- DO THIS: Reproduce every line of the data below verbatim, with no alterations.

Collection entries
▼
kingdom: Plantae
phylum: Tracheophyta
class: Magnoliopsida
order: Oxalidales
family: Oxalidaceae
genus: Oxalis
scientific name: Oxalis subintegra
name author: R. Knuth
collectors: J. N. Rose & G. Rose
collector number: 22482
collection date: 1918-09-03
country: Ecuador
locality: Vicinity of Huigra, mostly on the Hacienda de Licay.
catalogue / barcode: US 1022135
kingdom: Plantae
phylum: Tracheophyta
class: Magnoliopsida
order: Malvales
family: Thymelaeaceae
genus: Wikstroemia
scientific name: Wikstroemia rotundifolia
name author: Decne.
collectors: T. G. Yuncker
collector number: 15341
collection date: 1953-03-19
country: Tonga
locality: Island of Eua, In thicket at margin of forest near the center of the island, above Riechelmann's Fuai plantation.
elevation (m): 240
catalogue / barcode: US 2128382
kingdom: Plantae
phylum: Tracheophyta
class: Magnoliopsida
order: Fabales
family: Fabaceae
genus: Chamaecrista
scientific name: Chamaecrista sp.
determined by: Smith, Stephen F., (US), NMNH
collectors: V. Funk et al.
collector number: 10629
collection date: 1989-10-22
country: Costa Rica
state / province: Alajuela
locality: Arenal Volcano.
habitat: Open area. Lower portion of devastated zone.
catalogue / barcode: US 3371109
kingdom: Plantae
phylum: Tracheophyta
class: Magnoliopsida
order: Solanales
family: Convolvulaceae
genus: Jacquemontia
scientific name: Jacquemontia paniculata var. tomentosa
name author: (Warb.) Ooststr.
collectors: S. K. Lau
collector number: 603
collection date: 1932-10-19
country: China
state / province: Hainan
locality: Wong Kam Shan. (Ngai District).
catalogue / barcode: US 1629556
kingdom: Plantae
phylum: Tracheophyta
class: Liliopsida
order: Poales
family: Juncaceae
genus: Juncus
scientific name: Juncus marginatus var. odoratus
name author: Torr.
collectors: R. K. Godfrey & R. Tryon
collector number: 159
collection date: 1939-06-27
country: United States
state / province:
▲
- RESPONSE TO THE TASK:
kingdom: Plantae
phylum: Tracheophyta
class: Magnoliopsida
order: Oxalidales
family: Oxalidaceae
genus: Oxalis
scientific name: Oxalis subintegra
name author: R. Knuth
collectors: J. N. Rose & G. Rose
collector number: 22482
collection date: 1918-09-03
country: Ecuador
locality: Vicinity of Huigra, mostly on the Hacienda de Licay.
catalogue / barcode: US 1022135
kingdom: Plantae
phylum: Tracheophyta
class: Magnoliopsida
order: Malvales
family: Thymelaeaceae
genus: Wikstroemia
scientific name: Wikstroemia rotundifolia
name author: Decne.
collectors: T. G. Yuncker
collector number: 15341
collection date: 1953-03-19
country: Tonga
locality: Island of Eua, In thicket at margin of forest near the center of the island, above Riechelmann's Fuai plantation.
elevation (m): 240
catalogue / barcode: US 2128382
kingdom: Plantae
phylum: Tracheophyta
class: Magnoliopsida
order: Fabales
family: Fabaceae
genus: Chamaecrista
scientific name: Chamaecrista sp.
determined by: Smith, Stephen F., (US), NMNH
collectors: V. Funk et al.
collector number: 10629
collection date: 1989-10-22
country: Costa Rica
state / province: Alajuela
locality: Arenal Volcano.
habitat: Open area. Lower portion of devastated zone.
catalogue / barcode: US 3371109
kingdom: Plantae
phylum: Tracheophyta
class: Magnoliopsida
order: Solanales
family: Convolvulaceae
genus: Jacquemontia
scientific name: Jacquemontia paniculata var. tomentosa
name author: (Warb.) Ooststr.
collectors: S. K. Lau
collector number: 603
collection date: 1932-10-19
country: China
state / province: Hainan
locality: Wong Kam Shan. (Ngai District).
catalogue / barcode: US 1629556
kingdom: Plantae
phylum: Tracheophyta
class: Liliopsida
order: Poales
family: Juncaceae
genus: Juncus
scientific name: Juncus marginatus var. odoratus
name author: Torr.
collectors: R. K. Godfrey & R. Tryon
collector number: 159
collection date: 1939-06-27
country: United States
state / province:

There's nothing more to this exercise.